Top of Extracted information

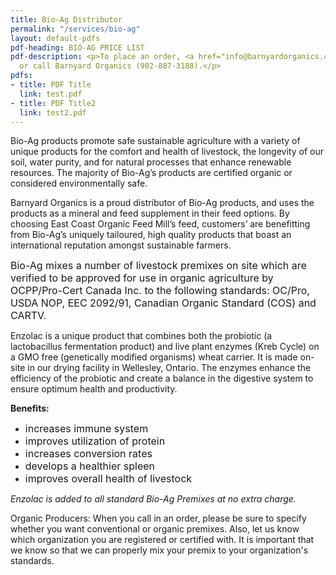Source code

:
 ```yaml
---
title: Bio-Ag Distributor
permalink: "/services/bio-ag"
layout: default-pdfs
pdf-heading: BIO-AG PRICE LIST
pdf-description: <p>To place an order, <a href="info@barnyardorganics.com">email</a>
  or call Barnyard Organics (902-887-3188).</p>
pdfs:
- title: PDF Title
  link: test.pdf
- title: PDF Title2
  link: test2.pdf
---
```



Bio-Ag products promote safe sustainable agriculture with a variety of unique products for the comfort and health of livestock, the longevity of our soil, water purity, and for natural processes that enhance renewable resources.  The majority of Bio-Ag’s products are certified organic or considered environmentally safe.

<div><p>Barnyard Organics is a proud distributor of Bio-Ag products, and uses the products as a mineral and feed supplement in their feed options.  By choosing East Coast Organic Feed Mill’s feed, customers’ are benefitting from Bio-Ag’s uniquely tailoured, high quality products that boast an international reputation amongst sustainable farmers.</p><p><span style="font-size: 1rem;">Bio-Ag mixes a number of livestock premixes on site which are verified to be approved for use in organic agriculture by OCPP/Pro-Cert Canada Inc. to the following standards: OC/Pro, USDA NOP, EEC 2092/91, Canadian Organic Standard (COS) and CARTV.</span></p><p>Enzolac is a unique product that combines both the probiotic (a lactobacillus fermentation product) and live plant enzymes (Kreb Cycle) on a GMO free (genetically modified organisms) wheat carrier. It is made on-site in our drying facility in Wellesley, Ontario. The enzymes enhance the efficiency of the probiotic and create a balance in the digestive system to ensure optimum health and productivity.</p><p><b>Benefits:</b></p><p></p><ul><li><span style="font-size: 1rem;">increases immune system</span><br></li><li><span style="font-size: 1rem;">improves utilization of protein</span><br></li><li><span style="font-size: 1rem;">increases conversion rates</span><br></li><li><span style="font-size: 1rem;">develops a healthier spleen</span><br></li><li><span style="font-size: 1rem;">improves overall health of livestock</span><br></li></ul><p></p><p><i>Enzolac is added to all standard Bio-Ag Premixes at no extra charge.</i></p><p>Organic Producers:  When you call in an order, please be sure to specify whether you want conventional or organic premixes. Also, let us know which organization you are registered or certified with. It is important that we know so that we can properly mix your premix to your organization's standards.</p></div>
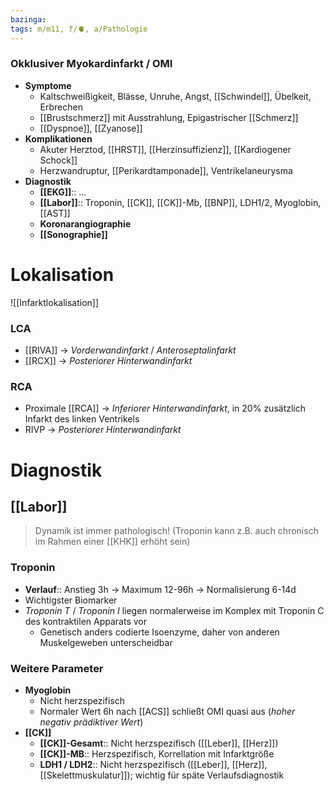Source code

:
```yaml
---
bazinga:
tags: m/m11, f/🫀, a/Pathologie
---
```

### Okklusiver Myokardinfarkt / OMI
- **Symptome**
	- Kaltschweißigkeit, Blässe, Unruhe, Angst, [[Schwindel]], Übelkeit, Erbrechen
	- [[Brustschmerz]] mit Ausstrahlung, Epigastrischer [[Schmerz]]
	- [[Dyspnoe]], [[Zyanose]]
- **Komplikationen**
	- Akuter Herztod, [[HRST]], [[Herzinsuffizienz]], [[Kardiogener Schock]]
	- Herzwandruptur, [[Perikardtamponade]], Ventrikelaneurysma
- **Diagnostik**
	- **[[EKG]]**:: ...
	- **[[Labor]]**:: Troponin, [[CK]], [[CK]]-Mb, [[BNP]], LDH1/2, Myoglobin, [[AST]]
	- **Koronarangiographie**
	- **[[Sonographie]]**


# Lokalisation
![[Infarktlokalisation]]
### LCA
- [[RIVA]] → *Vorderwandinfarkt* / *Anteroseptalinfarkt*
- [[RCX]] → *Posteriorer Hinterwandinfarkt*

### RCA
- Proximale [[RCA]] → *Inferiorer Hinterwandinfarkt*, in 20% zusätzlich Infarkt des linken Ventrikels 
- RIVP → *Posteriorer Hinterwandinfarkt*

# Diagnostik
## [[Labor]]
> Dynamik ist immer pathologisch! (Troponin kann z.B. auch chronisch im Rahmen einer [[KHK]] erhöht sein)
### Troponin
- **Verlauf**:: Anstieg 3h → Maximum 12-96h → Normalisierung 6-14d
- Wichtigster Biomarker 
- *Troponin T* / *Troponin I* liegen normalerweise im Komplex mit Troponin C des kontraktilen Apparats vor
	- Genetisch anders codierte Isoenzyme, daher von anderen Muskelgeweben unterscheidbar
### Weitere Parameter
- **Myoglobin** 
	- Nicht herzspezifisch
	- Normaler Wert 6h nach [[ACS]] schließt OMI quasi aus (*hoher negativ prädiktiver Wert*)
- **[[CK]]**
	- **[[CK]]-Gesamt**:: Nicht herzspezifisch ([[Leber]], [[Herz]])
	- **[[CK]]-MB**:: Herzspezifisch, Korrellation mit Infarktgröße
	- **LDH1 / LDH2**:: Nicht herzspezifisch ([[Leber]], [[Herz]], [[Skelettmuskulatur]]); wichtig für späte Verlaufsdiagnostik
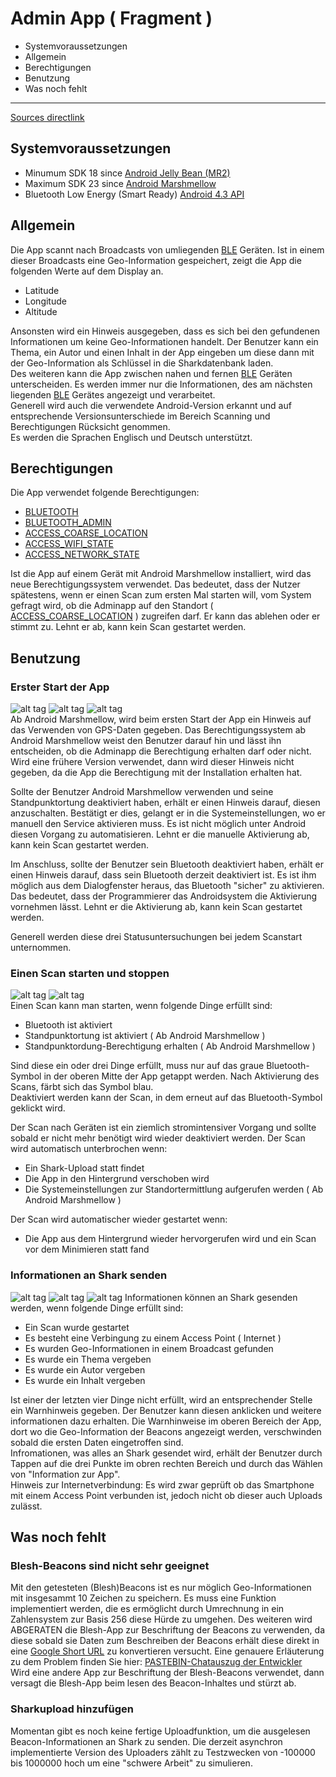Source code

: # Admin App ( Fragment ) 
* Systemvoraussetzungen
* Allgemein
* Berechtigungen
* Benutzung
* Was noch fehlt
  
***
[Sources directlink](https://github.com/SharedKnowledge/SharkOISIndoor/tree/master/adminapp/app/src/main/java)
## Systemvoraussetzungen 
* Minumum SDK 18 since [Android Jelly Bean (MR2)](https://developer.android.com/about/versions/android-4.3.html)
* Maximum SDK 23 since [Android Marshmellow](https://developer.android.com/about/versions/marshmallow/android-6.0.html)  
* Bluetooth Low Energy (Smart Ready) [Android 4.3 API](https://developer.android.com/about/versions/android-4.3.html#Wireless)  


## Allgemein  
Die App scannt nach Broadcasts von umliegenden [BLE](https://en.wikipedia.org/wiki/Bluetooth_low_energy) Geräten. Ist in einem dieser Broadcasts eine Geo-Information gespeichert, zeigt die App die folgenden Werte auf dem Display an.   
* Latitude  
* Longitude  
* Altitude    

Ansonsten wird ein Hinweis ausgegeben, dass es sich bei den gefundenen Informationen um keine Geo-Informationen handelt.  Der Benutzer kann ein Thema, ein Autor und einen Inhalt in der App eingeben um diese dann mit der Geo-Information als Schlüssel in die Sharkdatenbank laden.  
Des weiteren kann die App zwischen nahen und fernen [BLE](https://en.wikipedia.org/wiki/Bluetooth_low_energy) Geräten unterscheiden. Es werden immer nur die Informationen, des am nächsten liegenden [BLE](https://en.wikipedia.org/wiki/Bluetooth_low_energy) Gerätes angezeigt und verarbeitet.  
Generell wird auch die verwendete Android-Version erkannt und auf entsprechende Versionsunterschiede im Bereich Scanning und Berechtigungen Rücksicht genommen.   
Es werden die Sprachen Englisch und Deutsch unterstützt.

## Berechtigungen
Die App verwendet folgende Berechtigungen:  
* [BLUETOOTH](https://developer.android.com/reference/android/Manifest.permission.html#BLUETOOTH)
* [BLUETOOTH_ADMIN](https://developer.android.com/reference/android/Manifest.permission.html#BLUETOOTH_ADMIN)
* [ACCESS_COARSE_LOCATION](https://developer.android.com/reference/android/Manifest.permission.html#ACCESS_COARSE_LOCATION)
* [ACCESS_WIFI_STATE](https://developer.android.com/reference/android/Manifest.permission.html#ACCESS_WIFI_STATE)
* [ACCESS_NETWORK_STATE](https://developer.android.com/reference/android/Manifest.permission.html#ACCESS_NETWORK_STATE)


Ist die App auf einem Gerät mit Android Marshmellow installiert, wird das neue Berechtigungssystem verwendet. Das bedeutet, dass der Nutzer spätestens, wenn er einen Scan zum ersten Mal starten will, vom System gefragt wird, ob die Adminapp auf den Standort ( [ACCESS_COARSE_LOCATION](https://developer.android.com/reference/android/Manifest.permission.html#ACCESS_COARSE_LOCATION) ) zugreifen darf. Er kann das ablehen oder er stimmt zu. Lehnt er ab, kann kein Scan gestartet werden. 

## Benutzung

### Erster Start der App
![alt tag](http://i.imgur.com/2eU6VAK.png) ![alt tag](http://i.imgur.com/6s9A3GY.png) ![alt tag](http://i.imgur.com/PcSRuHG.png)  
Ab Android Marshmellow, wird beim ersten Start der App ein Hinweis auf das  Verwenden von GPS-Daten gegeben. Das Berechtigungssystem ab Android Marshmellow weist den Benutzer darauf hin und lässt ihn entscheiden, ob die Adminapp die Berechtigung erhalten darf oder nicht. Wird eine frühere Version verwendet, dann wird dieser Hinweis nicht gegeben, da die App die Berechtigung mit der Installation erhalten hat.  
  
Sollte der Benutzer Android Marshmellow verwenden und seine Standpunktortung deaktiviert haben, erhält er einen Hinweis darauf, diesen anzuschalten. Bestätigt er dies, gelangt er in die Systemeinstellungen, wo er manuell den Service aktivieren muss. Es ist nicht möglich unter Android diesen Vorgang zu automatisieren. Lehnt er die manuelle Aktivierung ab, kann kein Scan gestartet werden.  
  
Im Anschluss, sollte der Benutzer sein Bluetooth deaktiviert haben, erhält er einen Hinweis darauf, dass sein Bluetooth derzeit deaktiviert ist. Es ist ihm möglich aus dem Dialogfenster heraus, das Bluetooth "sicher" zu aktivieren. Das bedeutet, dass der Programmierer das Androidsystem die Aktivierung vornehmen lässt. Lehnt er die Aktivierung ab, kann kein Scan gestartet werden.  

Generell werden diese drei Statusuntersuchungen bei jedem Scanstart unternommen.  
### Einen Scan starten und stoppen
![alt tag](http://i.imgur.com/niEz7vc.png) ![alt tag](http://i.imgur.com/PTUNlYY.png)  
Einen Scan kann man starten, wenn folgende Dinge erfüllt sind:  
* Bluetooth ist aktiviert
* Standpunktortung ist aktiviert ( Ab Android Marshmellow )
* Standpunktordung-Berechtigung erhalten ( Ab Android Marshmellow )  
  
Sind diese ein oder drei Dinge erfüllt, muss nur auf das graue Bluetooth-Symbol in der oberen Mitte der App getappt werden. Nach Aktivierung des Scans, färbt sich das Symbol blau.  
Deaktiviert werden kann der Scan, in dem erneut auf das Bluetooth-Symbol geklickt wird.  
  
Der Scan nach Geräten ist ein ziemlich stromintensiver Vorgang und sollte sobald er nicht mehr benötigt wird wieder deaktiviert werden. Der Scan wird automatisch unterbrochen wenn:  
* Ein Shark-Upload statt findet
* Die App in den Hintergrund verschoben wird
* Die Systemeinstellungen zur Standortermittlung aufgerufen werden ( Ab Android Marshmellow )
  
Der Scan wird automatischer wieder gestartet wenn: 
* Die App aus dem Hintergrund wieder hervorgerufen wird und ein Scan vor dem Minimieren statt fand
  
### Informationen an Shark senden
![alt tag](http://i.imgur.com/y7xAOr1.png) ![alt tag](http://i.imgur.com/H6Jxw3W.png) ![alt tag](http://i.imgur.com/74iFDCa.png)
Informationen können an Shark gesenden werden, wenn folgende Dinge erfüllt sind: 
* Ein Scan wurde gestartet 
* Es besteht eine Verbingung zu einem Access Point ( Internet )
* Es wurden Geo-Informationen in einem Broadcast gefunden
* Es wurde ein Thema vergeben
* Es wurde ein Autor vergeben
* Es wurde ein Inhalt vergeben  


Ist einer der letzten vier Dinge nicht erfüllt, wird an entsprechender Stelle ein Warnhinweis gegeben. Der Benutzer kann diesen anklicken und weitere informationen dazu erhalten. Die Warnhinweise im oberen Bereich der App, dort wo die Geo-Information der Beacons angezeigt werden, verschwinden sobald die ersten Daten eingetroffen sind.  
Infromationen, was alles an Shark gesendet wird, erhält der Benutzer durch Tappen auf die drei Punkte im obren rechten Bereich und durch das Wählen von "Information zur App".  
Hinweis zur Internetverbindung: Es wird zwar geprüft ob das Smartphone mit einem Access Point verbunden ist, jedoch nicht ob dieser auch Uploads zulässt.

## Was noch fehlt
### Blesh-Beacons sind nicht sehr geeignet
Mit den getesteten (Blesh)Beacons ist es nur möglich Geo-Informationen mit insgesammt 10 Zeichen zu speichern. Es muss eine Funktion implementiert werden, die es ermöglicht durch Umrechnung in ein Zahlensystem zur Basis 256 diese Hürde zu umgehen. Des weiteren wird ABGERATEN die Blesh-App zur Beschriftung der Beacons zu verwenden, da diese sobald sie Daten zum Beschreiben der Beacons erhält diese direkt in eine [Google Short URL](https://goo.gl/) zu konvertieren versucht. 
Eine genauere Erläuterung zu dem Problem finden Sie hier: [PASTEBIN-Chatauszug der Entwickler](http://pastebin.com/56wYsa1j)  
Wird eine andere App zur Beschriftung der Blesh-Beacons verwendet, dann versagt die Blesh-App beim lesen des Beacon-Inhaltes und stürzt ab. 

### Sharkupload hinzufügen
Momentan gibt es noch keine fertige Uploadfunktion, um die ausgelesen Beacon-Informationen an Shark zu senden. Die derzeit asynchron implementierte Version des Uploaders zählt zu Testzwecken von -100000 bis 1000000 hoch um eine "schwere Arbeit" zu simulieren. 
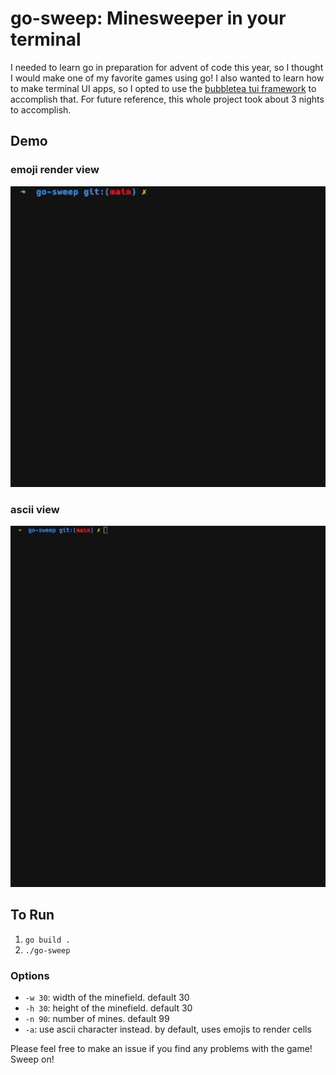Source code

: # go-sweep: Minesweeper in your terminal

I needed to learn go in preparation for advent of code this year, so I thought I would make one of my favorite games using go! I also wanted to learn how to make terminal UI apps, so I opted to use the [bubbletea tui framework](https://github.com/charmbracelet/bubbletea) to accomplish that. For future reference, this whole project took about 3 nights to accomplish.

## Demo

### emoji render view

![go-sweep gif](./go-sweep.gif)

### ascii view

![go-sweep ascii gif](./go-sweep-ascii.gif)

## To Run

1. `go build .`
2. `./go-sweep`

### Options

- `-w 30`: width of the minefield. default 30
- `-h 30`: height of the minefield. default 30
- `-n 90`: number of mines. default 99
- `-a`: use ascii character instead. by default, uses emojis to render cells

Please feel free to make an issue if you find any problems with the game! Sweep on!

Bottom of Extracted information

Begin at the line above that has "Infromationen, was alles" and stop after the line that has "### Blesh-Beacons sind nicht sehr geeignet", copying each line exactly and adding nothing else.

• _Answer box_:
Infromationen, was alles an Shark gesendet wird, erhält der Benutzer durch Tappen auf die drei Punkte im obren rechten Bereich und durch das Wählen von "Information zur App".  
Hinweis zur Internetverbindung: Es wird zwar geprüft ob das Smartphone mit einem Access Point verbunden ist, jedoch nicht ob dieser auch Uploads zulässt.

## Was noch fehlt
### Blesh-Beacons sind nicht sehr geeignet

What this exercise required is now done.